In Brussels in particular, the Regulation System was seen as especially well managed, and was studied by foreign delegations as a role model for other countries. The system was managed by the city authorities and the city Police, who regularly inspected the registered brothels to ensure that they were managed in accordance with the rules, and had the authority to arrest and judge the prostitutes who broke the rules.

In the mid-19th century, however, the system was in crisis in Brussels. The number of registered brothels in Brussels was shrinking, and by 1876, there were only one dozen registered first-class brothels left in Brussels, and no second or third-class brothels left.

The shrinking number of brothels in Brussels concerned the authorities because it undermined the Regulation System, which was seen as a way to control prostitution, which was otherwise assumed to take place in secrecy outside of the control of the authorities. Police Commissioner Laeners was informed by the registered brothel owners that they were being met with competition from illegal brothels who were able to offer under age prostitutes, while the registered brothels had to follow the law, which banned any woman under the age of 21 to register as a prostitute in a brothel. When a reform in the Regulation System was introduced in August 1877, Laeners successfully suggested that the authorities turn a blind eye to under age workers in the brothels, provided that they were already prostitutes when they arrived.

Between January 1878, when the new law was put in force, and January 1880, at least forty women under 21 are estimated to have worked in the Brussels brothels. Women from countries that followed the Regulation System, such as Belgium, France, Germany and The Netherlands, were able to provide the registration officials with genuine certifications that while they were under 21, they were already prostitutes before entering the brothel, which made them legal.

British girls became a different matter for several reasons. In Britain, the age of consent was twelve and many girls of that age were active in the sex trade in London, which made them sought after in Brussels. However, there were no national Regulation System in Britain, which meant that British girls under 21 were not able to provide the Belgian authorities with a certificate that they were already prostitutes when they arrived in Belgium, which made it illegal for Belgian brothel owners to employ them.

At least ten under-aged girls were registered in the Brussels brothels during this time period; in at least one confirmed case, the girl was not only claimed to be older than she was but was later proved to have been forced against her will. All women employed at the brothels were assumed to be there voluntarily, and it was formally illegal to force anyone to work there.

The working conditions in the brothels of Brussels were described as miserable: the women were not given proper clothing but were forced to spend their days wearing night gowns; they were not allowed to say no to any client, and the brothel owner often took all their money with the argument that the girl had to repay the money the brothel owner had paid to get her to Belgium, before they were given any salary or be allowed to leave the brothel; the brothel owner would also sell them on to other brothel owners.

===The case ===
In the autumn of 1879, a British businessman visited Brussels and was offered to buy sex from a nineteen-year-old British woman, who told him that she had been kidnapped in London. The businessman returned to Britain and informed a middleman, who repeated the story to the abolitionist Quaker Alfred Dyer. In the company of the Quaker George Gillet and Mary Steward of the LNA, Dyer visited Brussels and interviewed prostitutes, assisted by the Swiss clergyman Léonard Anet and the Belgian lawyer Alexis Splingard.

## [To do]
Write the next part of the passage on the Brussels brothel system, starting right after its final sentence. The data has nothing to do with the passage on the Brussels brothel system.

## [Given material]

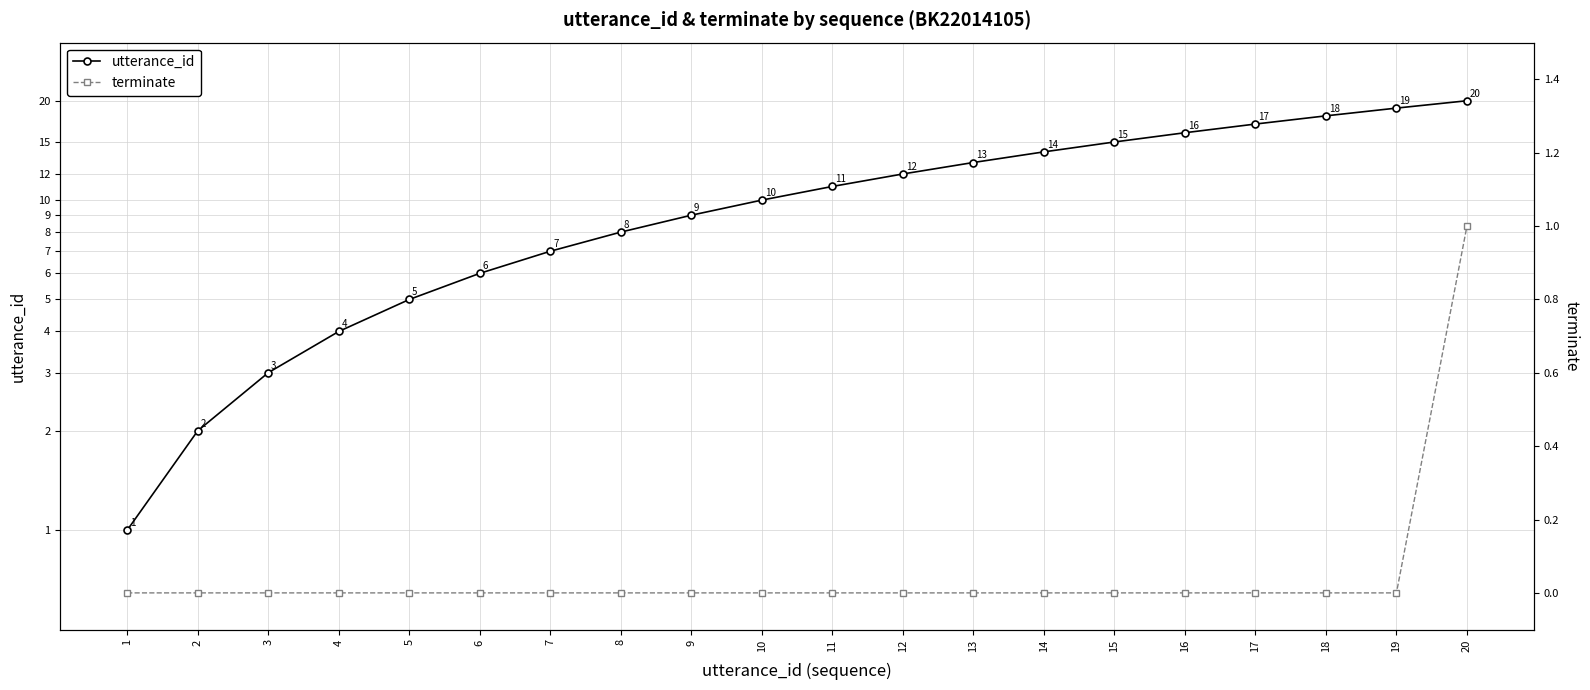

At which label is utterance_id closest to 10?

10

## [Task response]
They collected a number of testimonies that formed the image, that there was an ongoing traffic, in which Belgian brothel owners imported underage girls and women between the ages of 13 and 21 from Britain to Brussels, and provided the Belgian police with false birth certificates stating that the girls and women were over the age of 21; the victims typically came voluntarily but under the impression that they were to be given a well-paid domestic job or even marriage, but on their arrival, they were beaten, starved and forced to work in the brothels.

An important initial case was that of the nineteen-year-old Adeline Tanner, who stated that she had been kidnapped from London by the Belgian brothel owner Eduoard Roger in September 1879.

Several girls were assisted by Steward to escape to Britain, where they were taken care of by abolitionist leader Josephine Butler in Liverpool. Josephine Butler published the information provided by Dyer in the article "The Modern Slave Trade" in the Shield 1 May 1880. The affair attracted great public attention, and a commission was formed on 5 August to address the allegations that British girls were kidnapped to work in brothels in Brussels. Among the members of the commission were Benjamin Schott, chamberlain of the City of London. The commission demanded that the government intervene and investigate the matter via the foreign minister Lord Granville.

When Josephine Butler visited Brussels, she presented the accusations to the mayor and authorities of Brussels. During her visit, she was also approached by the Belgian detective De Rudder, who informed her of the complicity of Police Commissioner Lenaers and of Schroeder, the official of the registered prostitution office.

The information she had gathered was also published with her approval by in the Belgian press by Henri Boland in the National. The Procureur du Roi in Brussels issued an investigation in the affair, and Butler gave him the information she had gathered.

The investigation resulted in the arrest of Eduoard Roger and eleven other individuals accused of being complicit in the trade. The first trial in the affair addressed the prosecution of brothel owners and pimps, who were accused and sentenced to fines and prison terms for having caused six British girls to live an immoral life.

Several brothel owners, pimps and other individuals were sentenced to fines and prison terms. Three individuals of high standing were also affected, though somewhat indirectly, by the affair. During the trials, Police Commissioner Lenaers was revealed to have an illegal monopoly of providing the brothels with alcohol, which resulted in him losing his position in July 1881; the official Schröder was deposed from his office by the city council after it was revealed that he had a mistress among the prostitutes in a brothel; and the Mayor of Brussels, Félix Vanderstraeten, resigned in February 1881 after it had been revealed that the biggest brothel in Brussels was situated in a house sold to the brothel owner by the mayor.

Thirty-four British girls and women who had been kept at brothels in Brussels were repatriated to Britain on their own request.

===Aftermath===
The scandal attracted international attention to the ongoing issue of sex trafficking. The intense press coverage resulted in public interest in the issue. It resulted in an international campaign against sex trafficking, which became labelled as white slave trade. Campaigns against sex trafficking first started in Belgium after the scandal of 1880, and spread from there to Great Britain in 1885, to France in 1902 and to the United States in 1907.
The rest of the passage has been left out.